§ Work to complete: Among the entries below, only the lines starting at the one with "6<sup>th</sup> Onalaska Black" and ending at the one with "May 11<sup>th</sup> –", both included, are to be printed exactly.

══════════

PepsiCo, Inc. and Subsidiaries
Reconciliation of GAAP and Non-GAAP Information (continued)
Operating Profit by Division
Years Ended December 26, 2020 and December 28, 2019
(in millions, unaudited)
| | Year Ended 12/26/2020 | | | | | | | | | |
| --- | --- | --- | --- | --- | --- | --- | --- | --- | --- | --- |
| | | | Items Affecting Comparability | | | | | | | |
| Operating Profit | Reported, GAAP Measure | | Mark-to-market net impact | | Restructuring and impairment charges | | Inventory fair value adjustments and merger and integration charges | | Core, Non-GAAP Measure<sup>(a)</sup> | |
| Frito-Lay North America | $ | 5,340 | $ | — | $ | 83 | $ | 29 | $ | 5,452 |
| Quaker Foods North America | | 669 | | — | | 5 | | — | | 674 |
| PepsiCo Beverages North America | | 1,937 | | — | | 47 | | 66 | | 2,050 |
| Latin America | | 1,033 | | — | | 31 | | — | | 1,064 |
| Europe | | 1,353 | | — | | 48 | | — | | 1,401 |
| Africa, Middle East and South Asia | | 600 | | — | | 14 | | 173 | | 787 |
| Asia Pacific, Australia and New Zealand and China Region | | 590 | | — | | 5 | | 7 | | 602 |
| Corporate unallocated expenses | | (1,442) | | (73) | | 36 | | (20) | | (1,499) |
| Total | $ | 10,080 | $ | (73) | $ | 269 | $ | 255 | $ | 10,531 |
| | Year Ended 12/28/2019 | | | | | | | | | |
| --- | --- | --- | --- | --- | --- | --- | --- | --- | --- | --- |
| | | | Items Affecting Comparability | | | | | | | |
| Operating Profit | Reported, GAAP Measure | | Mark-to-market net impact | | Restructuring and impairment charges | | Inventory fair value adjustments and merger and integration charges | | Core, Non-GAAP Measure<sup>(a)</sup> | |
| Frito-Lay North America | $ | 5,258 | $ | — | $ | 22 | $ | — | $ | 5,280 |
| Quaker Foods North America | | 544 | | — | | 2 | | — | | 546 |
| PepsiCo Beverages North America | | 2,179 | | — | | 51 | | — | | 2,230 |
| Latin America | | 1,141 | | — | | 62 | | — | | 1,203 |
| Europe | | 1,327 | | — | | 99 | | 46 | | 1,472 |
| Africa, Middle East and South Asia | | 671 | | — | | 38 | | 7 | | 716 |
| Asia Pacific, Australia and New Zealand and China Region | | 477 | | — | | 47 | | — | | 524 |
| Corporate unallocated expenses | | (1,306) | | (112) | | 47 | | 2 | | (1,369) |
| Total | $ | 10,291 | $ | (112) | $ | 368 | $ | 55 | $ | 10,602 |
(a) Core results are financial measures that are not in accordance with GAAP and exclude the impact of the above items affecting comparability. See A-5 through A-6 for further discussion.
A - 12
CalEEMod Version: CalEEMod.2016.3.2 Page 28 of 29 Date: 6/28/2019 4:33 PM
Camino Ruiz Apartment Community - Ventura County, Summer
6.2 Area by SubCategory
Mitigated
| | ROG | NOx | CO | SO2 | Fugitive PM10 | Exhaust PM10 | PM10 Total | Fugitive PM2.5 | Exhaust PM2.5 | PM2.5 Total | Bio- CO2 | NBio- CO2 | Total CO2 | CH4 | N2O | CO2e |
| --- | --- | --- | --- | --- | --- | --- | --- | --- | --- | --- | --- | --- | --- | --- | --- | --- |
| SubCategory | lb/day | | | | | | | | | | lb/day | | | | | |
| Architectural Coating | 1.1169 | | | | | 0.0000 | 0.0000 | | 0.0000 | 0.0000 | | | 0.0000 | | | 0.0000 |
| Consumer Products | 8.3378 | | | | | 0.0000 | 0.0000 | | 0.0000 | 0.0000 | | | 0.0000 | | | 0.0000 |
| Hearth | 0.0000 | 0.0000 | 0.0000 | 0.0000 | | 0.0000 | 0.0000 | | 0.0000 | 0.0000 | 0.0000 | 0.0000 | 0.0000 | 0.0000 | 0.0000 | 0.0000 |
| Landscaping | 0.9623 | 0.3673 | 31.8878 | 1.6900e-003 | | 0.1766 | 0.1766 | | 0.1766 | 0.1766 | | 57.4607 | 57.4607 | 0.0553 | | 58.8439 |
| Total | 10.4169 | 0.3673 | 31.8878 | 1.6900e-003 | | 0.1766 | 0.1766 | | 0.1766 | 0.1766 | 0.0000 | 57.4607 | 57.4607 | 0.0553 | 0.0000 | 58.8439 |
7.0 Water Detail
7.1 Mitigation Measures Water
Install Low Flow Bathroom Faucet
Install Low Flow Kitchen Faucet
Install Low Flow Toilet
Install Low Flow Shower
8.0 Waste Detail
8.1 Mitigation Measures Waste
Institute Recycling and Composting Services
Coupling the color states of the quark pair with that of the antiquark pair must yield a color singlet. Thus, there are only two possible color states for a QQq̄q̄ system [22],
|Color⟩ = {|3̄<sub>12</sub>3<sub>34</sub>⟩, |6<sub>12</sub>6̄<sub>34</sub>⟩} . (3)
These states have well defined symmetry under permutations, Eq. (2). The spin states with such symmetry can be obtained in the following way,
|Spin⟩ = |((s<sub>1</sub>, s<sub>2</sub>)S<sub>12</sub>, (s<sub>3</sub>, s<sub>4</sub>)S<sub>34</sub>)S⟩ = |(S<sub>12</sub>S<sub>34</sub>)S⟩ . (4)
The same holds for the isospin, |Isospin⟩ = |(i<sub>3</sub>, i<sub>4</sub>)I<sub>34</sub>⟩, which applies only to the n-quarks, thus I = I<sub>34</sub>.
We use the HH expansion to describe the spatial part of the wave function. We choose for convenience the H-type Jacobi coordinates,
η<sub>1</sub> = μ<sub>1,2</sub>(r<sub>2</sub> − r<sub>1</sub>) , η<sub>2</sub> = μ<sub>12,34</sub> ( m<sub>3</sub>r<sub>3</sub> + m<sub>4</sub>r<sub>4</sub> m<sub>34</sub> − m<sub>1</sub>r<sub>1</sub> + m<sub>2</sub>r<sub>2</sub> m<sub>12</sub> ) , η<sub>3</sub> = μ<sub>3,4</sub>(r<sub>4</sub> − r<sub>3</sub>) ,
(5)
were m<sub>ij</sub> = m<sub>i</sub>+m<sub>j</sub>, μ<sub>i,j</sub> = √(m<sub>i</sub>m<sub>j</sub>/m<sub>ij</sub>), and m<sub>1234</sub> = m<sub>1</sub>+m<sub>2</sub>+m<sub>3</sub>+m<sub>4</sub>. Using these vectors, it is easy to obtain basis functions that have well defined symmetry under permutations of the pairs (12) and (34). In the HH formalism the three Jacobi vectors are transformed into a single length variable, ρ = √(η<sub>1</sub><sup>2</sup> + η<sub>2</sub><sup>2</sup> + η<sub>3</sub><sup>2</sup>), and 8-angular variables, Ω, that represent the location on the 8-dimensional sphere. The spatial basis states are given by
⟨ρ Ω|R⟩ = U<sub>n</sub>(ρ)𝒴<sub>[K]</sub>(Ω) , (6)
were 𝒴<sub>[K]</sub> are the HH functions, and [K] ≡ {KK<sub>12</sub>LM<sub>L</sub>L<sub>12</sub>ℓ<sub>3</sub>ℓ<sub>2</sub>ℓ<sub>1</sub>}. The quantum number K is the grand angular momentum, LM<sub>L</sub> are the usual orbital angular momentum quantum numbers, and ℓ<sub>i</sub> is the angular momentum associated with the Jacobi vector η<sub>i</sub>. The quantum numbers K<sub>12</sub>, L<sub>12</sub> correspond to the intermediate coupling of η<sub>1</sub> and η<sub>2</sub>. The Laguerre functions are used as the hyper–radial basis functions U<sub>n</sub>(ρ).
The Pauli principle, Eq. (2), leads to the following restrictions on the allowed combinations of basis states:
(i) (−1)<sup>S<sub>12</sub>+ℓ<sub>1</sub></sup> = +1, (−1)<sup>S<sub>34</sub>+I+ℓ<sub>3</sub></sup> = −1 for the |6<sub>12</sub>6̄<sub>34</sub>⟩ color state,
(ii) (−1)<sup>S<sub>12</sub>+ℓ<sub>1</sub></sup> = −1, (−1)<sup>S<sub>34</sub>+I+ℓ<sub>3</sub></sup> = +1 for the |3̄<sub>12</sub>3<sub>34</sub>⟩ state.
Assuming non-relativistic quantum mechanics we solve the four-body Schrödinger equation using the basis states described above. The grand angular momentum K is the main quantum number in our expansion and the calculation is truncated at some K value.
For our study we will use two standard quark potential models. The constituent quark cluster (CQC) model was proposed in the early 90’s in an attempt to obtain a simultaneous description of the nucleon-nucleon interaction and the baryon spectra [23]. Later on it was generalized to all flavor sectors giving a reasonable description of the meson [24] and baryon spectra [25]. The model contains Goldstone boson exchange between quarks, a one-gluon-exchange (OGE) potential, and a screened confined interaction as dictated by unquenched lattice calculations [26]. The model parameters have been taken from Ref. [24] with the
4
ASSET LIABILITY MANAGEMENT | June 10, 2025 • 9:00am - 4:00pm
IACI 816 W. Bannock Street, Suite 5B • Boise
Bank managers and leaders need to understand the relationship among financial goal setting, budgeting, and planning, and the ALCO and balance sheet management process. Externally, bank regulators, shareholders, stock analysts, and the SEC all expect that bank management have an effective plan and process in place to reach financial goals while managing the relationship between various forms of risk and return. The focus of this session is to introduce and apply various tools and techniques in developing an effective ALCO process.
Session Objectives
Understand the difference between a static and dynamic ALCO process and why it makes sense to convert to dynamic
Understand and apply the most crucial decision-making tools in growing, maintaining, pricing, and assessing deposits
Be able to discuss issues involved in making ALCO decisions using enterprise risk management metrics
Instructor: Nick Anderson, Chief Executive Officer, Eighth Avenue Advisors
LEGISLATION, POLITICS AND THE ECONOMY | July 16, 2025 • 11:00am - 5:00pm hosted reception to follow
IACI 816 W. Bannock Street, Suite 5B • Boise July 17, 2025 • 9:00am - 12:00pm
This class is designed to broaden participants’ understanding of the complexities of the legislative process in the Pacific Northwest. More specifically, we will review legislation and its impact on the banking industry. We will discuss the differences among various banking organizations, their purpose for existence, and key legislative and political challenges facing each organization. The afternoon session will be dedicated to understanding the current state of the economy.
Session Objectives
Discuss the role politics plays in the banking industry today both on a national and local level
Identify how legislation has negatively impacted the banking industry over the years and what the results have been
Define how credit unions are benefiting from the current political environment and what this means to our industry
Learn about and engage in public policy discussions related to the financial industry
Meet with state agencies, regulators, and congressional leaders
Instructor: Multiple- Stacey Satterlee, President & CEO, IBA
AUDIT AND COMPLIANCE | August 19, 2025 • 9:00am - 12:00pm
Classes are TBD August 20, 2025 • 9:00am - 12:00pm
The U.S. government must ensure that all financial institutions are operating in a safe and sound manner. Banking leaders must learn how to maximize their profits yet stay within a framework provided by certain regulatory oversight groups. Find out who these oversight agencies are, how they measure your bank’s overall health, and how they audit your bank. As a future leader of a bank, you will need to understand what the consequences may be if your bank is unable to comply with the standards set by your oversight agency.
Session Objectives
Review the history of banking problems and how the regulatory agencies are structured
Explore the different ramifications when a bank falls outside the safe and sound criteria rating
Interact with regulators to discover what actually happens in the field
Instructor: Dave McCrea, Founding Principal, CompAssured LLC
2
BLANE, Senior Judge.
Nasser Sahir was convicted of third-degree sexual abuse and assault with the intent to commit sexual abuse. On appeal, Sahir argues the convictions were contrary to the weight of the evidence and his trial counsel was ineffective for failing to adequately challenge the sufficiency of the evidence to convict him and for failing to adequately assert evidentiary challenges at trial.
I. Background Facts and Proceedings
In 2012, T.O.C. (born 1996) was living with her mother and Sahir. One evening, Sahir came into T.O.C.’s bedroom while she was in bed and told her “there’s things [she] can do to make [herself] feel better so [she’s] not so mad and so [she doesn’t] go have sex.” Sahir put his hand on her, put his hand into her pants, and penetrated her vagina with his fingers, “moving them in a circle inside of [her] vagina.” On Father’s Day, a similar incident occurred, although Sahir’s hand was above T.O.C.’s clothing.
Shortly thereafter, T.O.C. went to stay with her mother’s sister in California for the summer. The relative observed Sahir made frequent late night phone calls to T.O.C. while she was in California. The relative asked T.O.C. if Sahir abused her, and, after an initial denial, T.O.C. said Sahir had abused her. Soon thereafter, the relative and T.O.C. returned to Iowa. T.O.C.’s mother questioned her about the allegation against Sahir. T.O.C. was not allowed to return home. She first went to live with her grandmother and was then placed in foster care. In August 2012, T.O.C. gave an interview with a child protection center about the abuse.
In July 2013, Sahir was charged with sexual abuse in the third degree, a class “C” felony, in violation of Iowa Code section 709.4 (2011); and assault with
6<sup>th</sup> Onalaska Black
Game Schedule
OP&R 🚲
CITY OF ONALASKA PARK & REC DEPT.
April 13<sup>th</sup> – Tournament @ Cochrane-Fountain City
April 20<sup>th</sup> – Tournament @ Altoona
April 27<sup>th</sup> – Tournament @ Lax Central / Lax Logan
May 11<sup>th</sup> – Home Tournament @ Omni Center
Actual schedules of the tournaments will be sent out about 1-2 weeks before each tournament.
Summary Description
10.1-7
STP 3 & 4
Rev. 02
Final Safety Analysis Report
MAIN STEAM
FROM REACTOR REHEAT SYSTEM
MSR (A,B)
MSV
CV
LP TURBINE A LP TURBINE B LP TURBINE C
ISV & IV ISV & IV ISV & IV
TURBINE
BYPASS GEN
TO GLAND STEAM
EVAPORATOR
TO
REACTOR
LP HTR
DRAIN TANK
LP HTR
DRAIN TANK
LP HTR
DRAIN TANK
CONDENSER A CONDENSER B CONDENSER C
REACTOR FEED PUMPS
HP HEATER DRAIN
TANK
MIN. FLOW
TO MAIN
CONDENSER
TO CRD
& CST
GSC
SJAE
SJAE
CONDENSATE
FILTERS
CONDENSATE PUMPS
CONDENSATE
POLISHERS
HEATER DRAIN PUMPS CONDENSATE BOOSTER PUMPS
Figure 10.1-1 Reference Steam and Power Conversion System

══════════

§ Result:
6<sup>th</sup> Onalaska Black
Game Schedule
OP&R 🚲
CITY OF ONALASKA PARK & REC DEPT.
April 13<sup>th</sup> – Tournament @ Cochrane-Fountain City
April 20<sup>th</sup> – Tournament @ Altoona
April 27<sup>th</sup> – Tournament @ Lax Central / Lax Logan
May 11<sup>th</sup> – Home Tournament @ Omni Center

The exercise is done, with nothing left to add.